*COMPITI DA SVOLGERE:*
A. Secondo il brano su Keegan e la guerra romana, in che cosa consiste l'eredità militare di Roma?
B. Prosegui il brano su Keegan e la guerra romana a partire dalla sua ultima frase.

*BRANO FORNITO:*
══════
Keegan poi si contraddice nel giro di due pagine. Prima afferma che la ferocia romana (esemplificata dal massacro dei civili di Cartago Nova nel 209) era paragonabile a quella mongola e timuride; poi lo nega una pagina dopo. Non ho consultato il testo originale, perciò può darsi che sia un’imprecisione di traduzione.

Nel capitolo poi Keegan prosegue con un riassuntone di storia fino alla caduta dell’impero. Le parti che ho trovato interessanti sono queste:

  1. La modalità di combattimento dei legionari, basata sul gladio, era più violenta di quella oplitica, che era già un gradino sopra il modo di combattere orientale.
  2. L’eredità militare di Roma è il centurionato, cioè l’istituzione di un solido corpo di sottufficiali, i primi militari di carriera. I reggimenti europei dell’età moderna avranno la stessa struttura e la stessa trasmissione dello “spirito di corpo.”
══════
*RECORD FORNITI:*

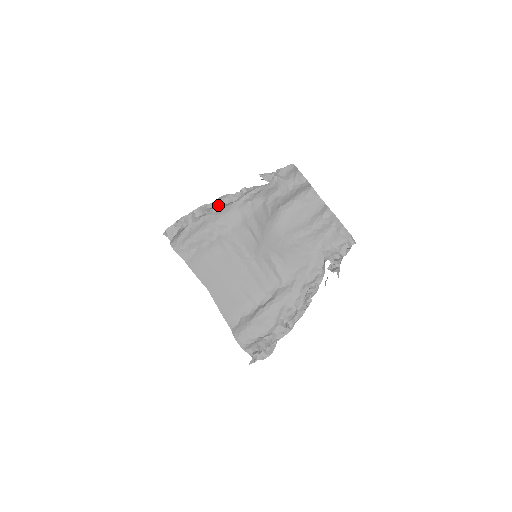
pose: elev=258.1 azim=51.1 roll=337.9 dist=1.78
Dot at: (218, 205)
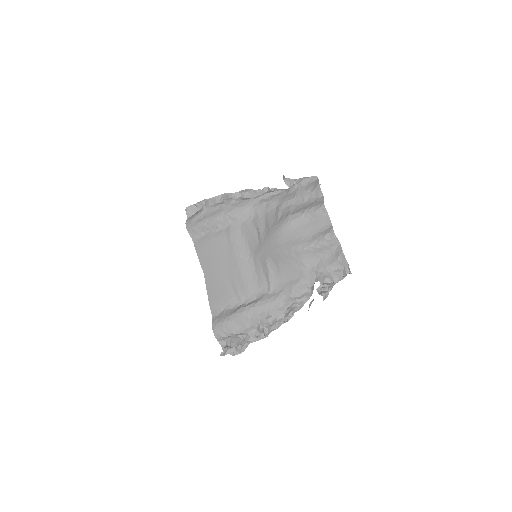
Dot at: (238, 197)
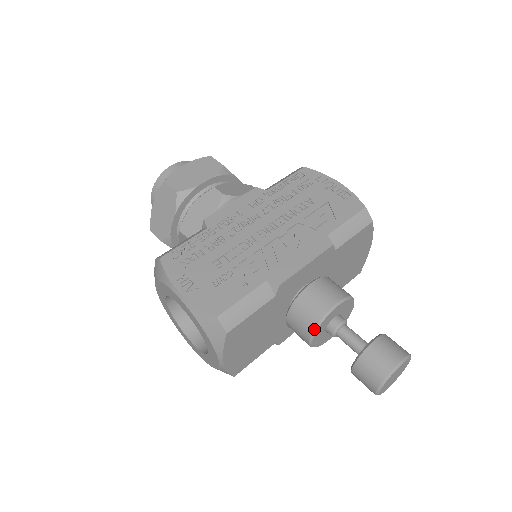
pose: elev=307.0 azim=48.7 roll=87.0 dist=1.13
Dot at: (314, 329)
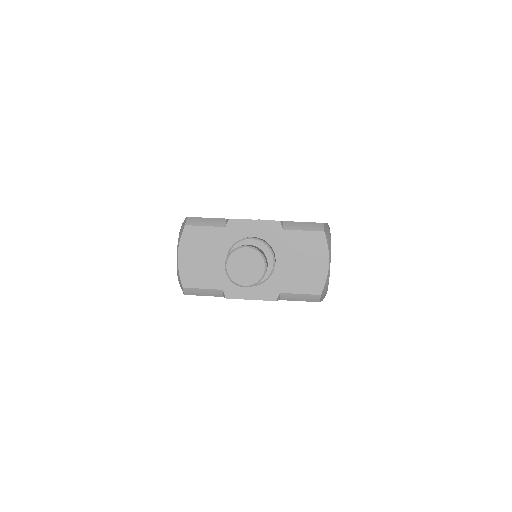
Dot at: (231, 247)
══════
*RISPOSTE PUNTO PER PUNTO:*
A. Nel centurionato, cioè nell'istituzione di un solido corpo di sottufficiali, i primi militari di carriera.

B.
Vengono anche accennate le teorie di Luttwak, ma senza molto approfondimento.

L’Europa dopo Roma, un continente senza eserciti

Anche questa parte procede con un riassuntone di storia. I concetti più interessanti sono:

  1. La sostituzione dell’impero con i regni romano-barbarici segnò anzitutto una smilitarizzazione del continente per incapacità logistica e organizzativa dei vincitori; situazione solo parzialmente “riparata” dai carolingi e dal sistema feudale.
  2. Il cristianesimo permise di resistere alla seconda ondata di invasioni, quelle del IX-X secolo. Magiari e vichinghi furono cristianizzati, ai saraceni e agli arabi furono contrapposte le crociate.
  3. Gli ordini militari religiosi sono gli antesignani dei reggimenti europei moderni. In alcuni casi tale discendenza fu diretta (come per esempio lo stato prussiano che venne fondato a partire dal disciolto ordine teutonico).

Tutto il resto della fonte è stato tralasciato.